You’re absolutely right. Well, we’ve come to the end of this amazing interview, and I ask all of my guests this one last question. If you could meet someone who is no longer living, who would it be? What would you ask or what would you want to know?
Oh my goodness. This is a tough question. You know there are so many different people that are, and you know that I am faith-based. And people have probably said this yourself, but I think to walk in the time when Jesus would walk and meet some of the women, actually whom I would meet. There’s a woman that I’ve read about and she’s one of the judges. Her name was Deborah. She loved the Lord. And she was quite a force and well- respected in her time. So much so that the king of that time, Barack, I think his name was, came to her and said, ”We need your counsel.” And it was the cause of her counsel that came directly from the Lord that the king won the war. And because she was a judge, people would come to her for advice and what a way to sew into the community. So she would be a woman that I would go and speak to. My reason is that the culture of that day unfortunately was not very supportive of a woman, so the women had to work twice as hard or even more so. And what an incredible woman she would be to be able to interview and find out more about her life.
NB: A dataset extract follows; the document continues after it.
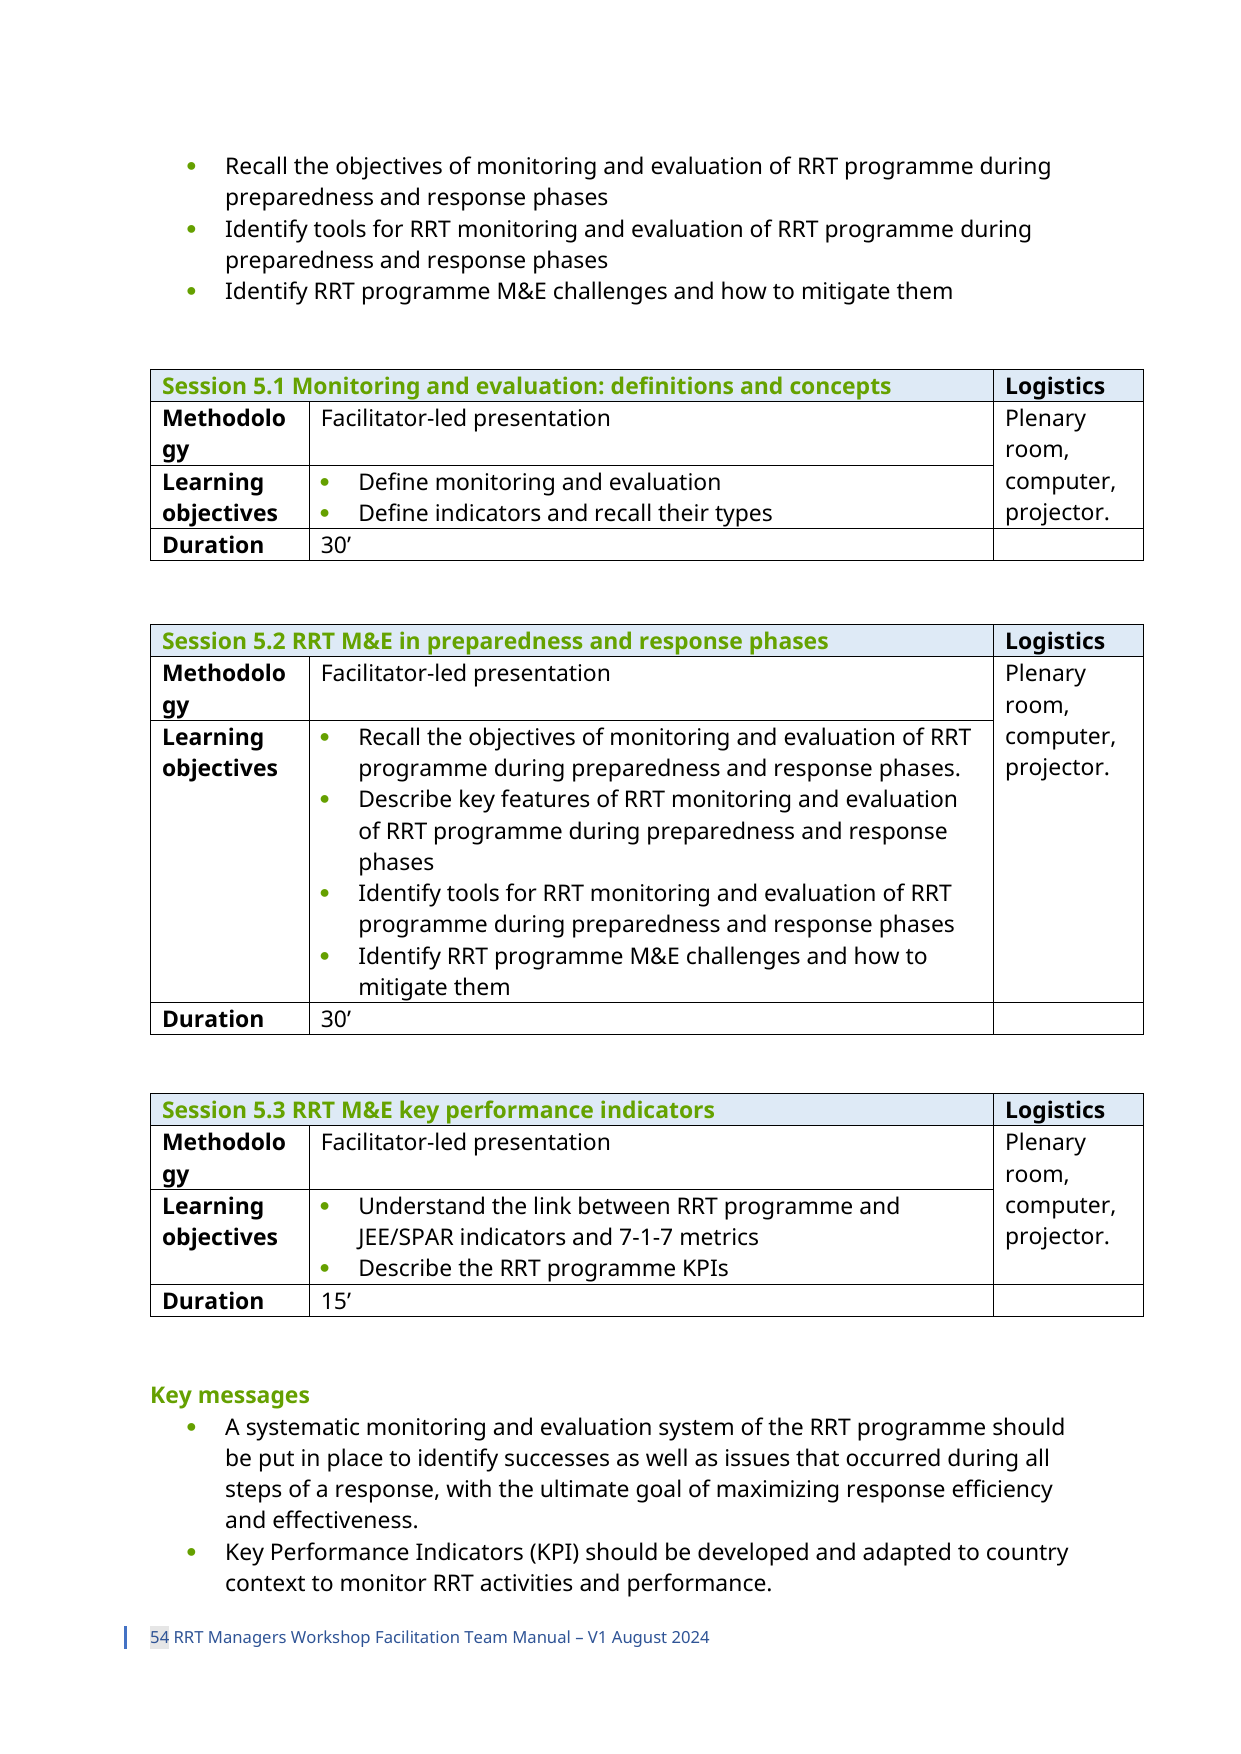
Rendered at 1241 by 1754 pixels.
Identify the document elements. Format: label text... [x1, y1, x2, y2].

Absolutely gorgeous. Annemarie, if anyone wants to reach you, I think you also had a special offer for the people who are reading the magazine and listening to the podcast; where can we send them to look?
The best place since we’re talking about podcasting? I just to access the quiz to see if have I got the right things in place. I promised to share that. So they just need to go to podcastingwithpurpose.com/quiz. I’ve got some podcasts to and other goodies and resources for them to help them really start a blueprint of what that podcast could look like. I hope the resources are valuable to them.
Thank you. Or you can go to Annemarie’s website. I’ll have all the details in the magazine and underneath the podcast as well. Annemarie, what can I say about you, except that I absolutely love and respect you immensely? You are just such a trailblazer. And it’s such an honor to just know you and even call you a friend! Honestly, you really are a master of your craft.
And thank you so much for being an advocate for women and also for the entrepreneurial community as well. I know they are trying so hard to escape from this matrix that we’re caught up in and really want freedom for themselves and their family, also to make the world a better place. And you certainly leading that space. So thank you so much.
Thank you, too, Mary, for all you do!